## Work request
Your answer should consist of the lines in the following data that contain "dashed".

## Material shown
——

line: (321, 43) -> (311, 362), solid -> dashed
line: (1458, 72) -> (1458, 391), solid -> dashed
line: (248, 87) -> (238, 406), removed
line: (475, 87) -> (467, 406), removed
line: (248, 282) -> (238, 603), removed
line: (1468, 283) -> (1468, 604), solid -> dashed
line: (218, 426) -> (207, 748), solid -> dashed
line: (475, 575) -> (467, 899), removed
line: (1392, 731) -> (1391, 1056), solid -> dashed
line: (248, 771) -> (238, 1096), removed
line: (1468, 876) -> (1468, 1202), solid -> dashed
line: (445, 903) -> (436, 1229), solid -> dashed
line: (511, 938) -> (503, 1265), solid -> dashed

——

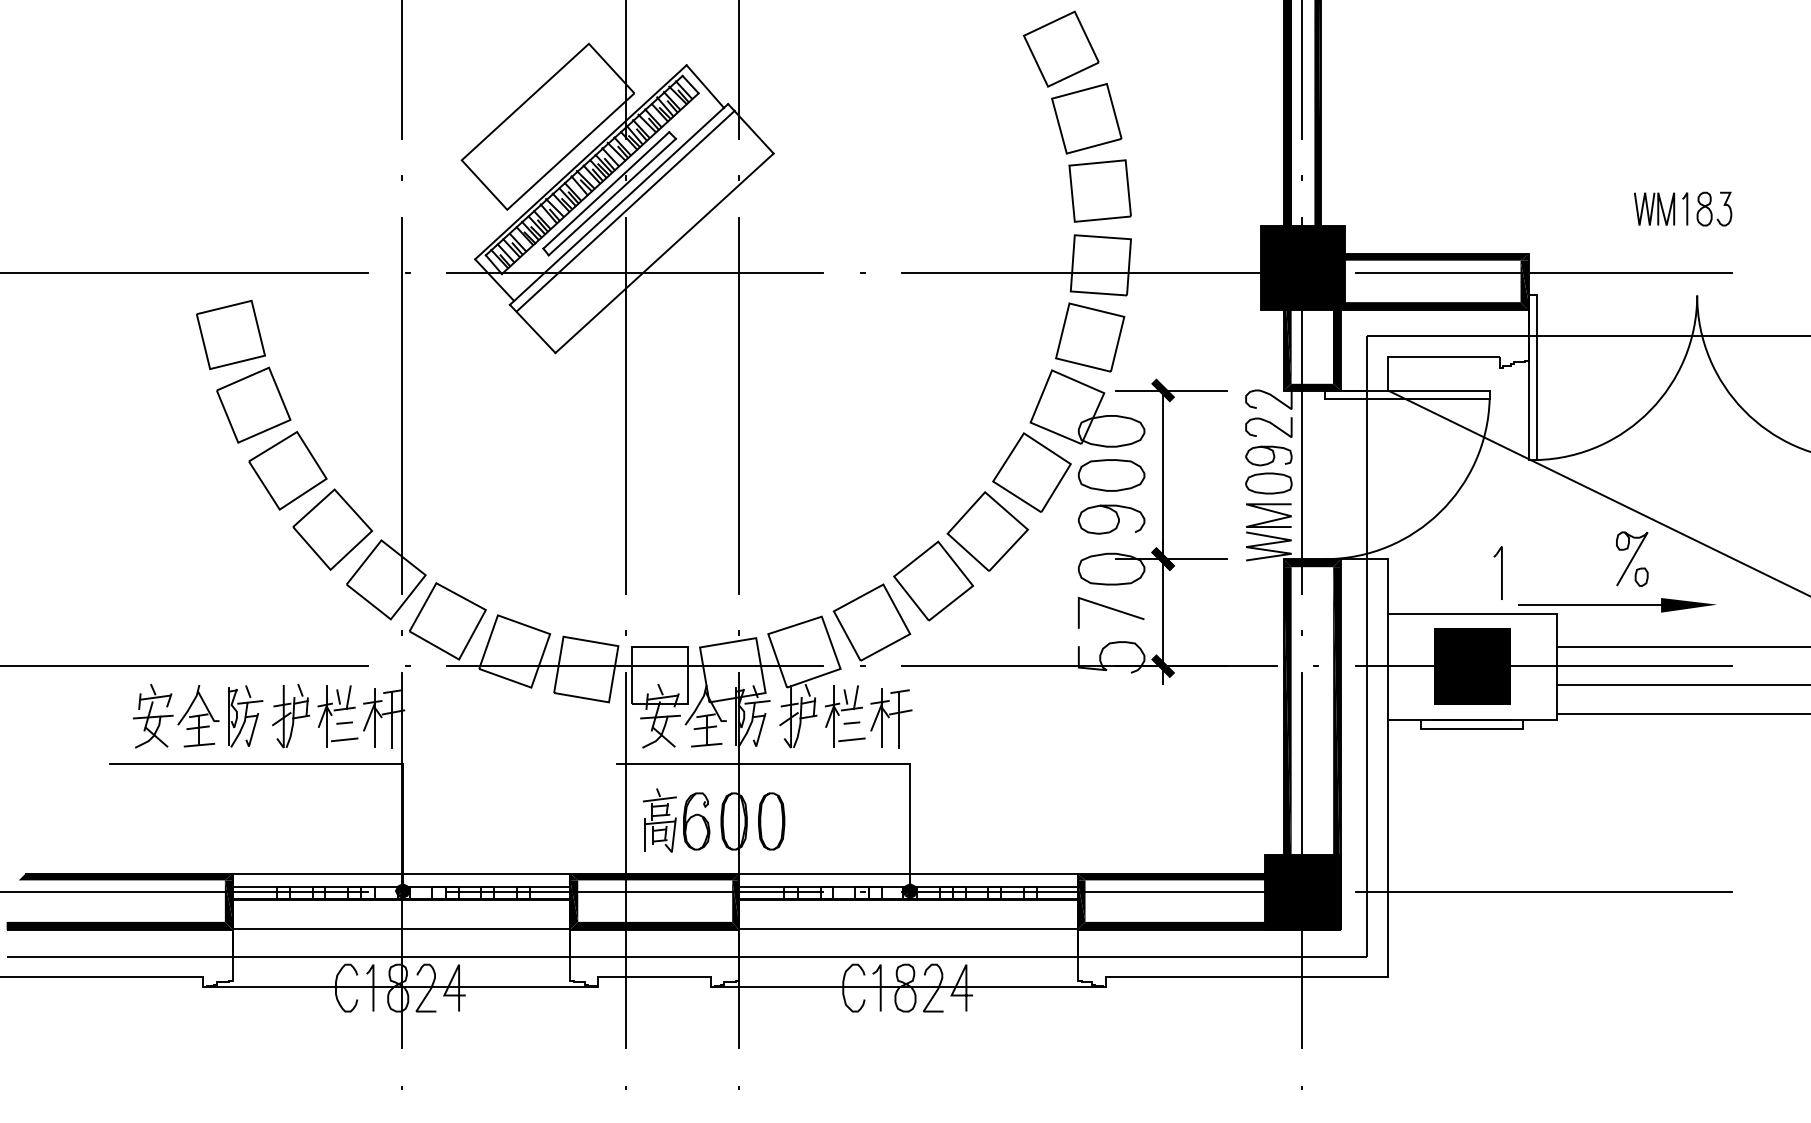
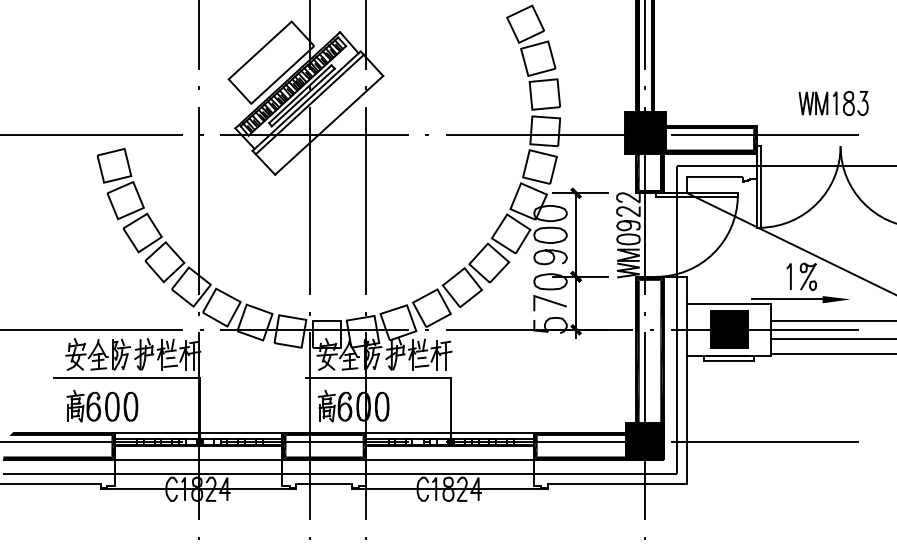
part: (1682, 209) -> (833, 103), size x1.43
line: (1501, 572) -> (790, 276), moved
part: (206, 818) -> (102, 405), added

——

## Answer to this task
line: (321, 43) -> (311, 362), solid -> dashed
line: (1458, 72) -> (1458, 391), solid -> dashed
line: (1468, 283) -> (1468, 604), solid -> dashed
line: (218, 426) -> (207, 748), solid -> dashed
line: (1392, 731) -> (1391, 1056), solid -> dashed
line: (1468, 876) -> (1468, 1202), solid -> dashed
line: (445, 903) -> (436, 1229), solid -> dashed
line: (511, 938) -> (503, 1265), solid -> dashed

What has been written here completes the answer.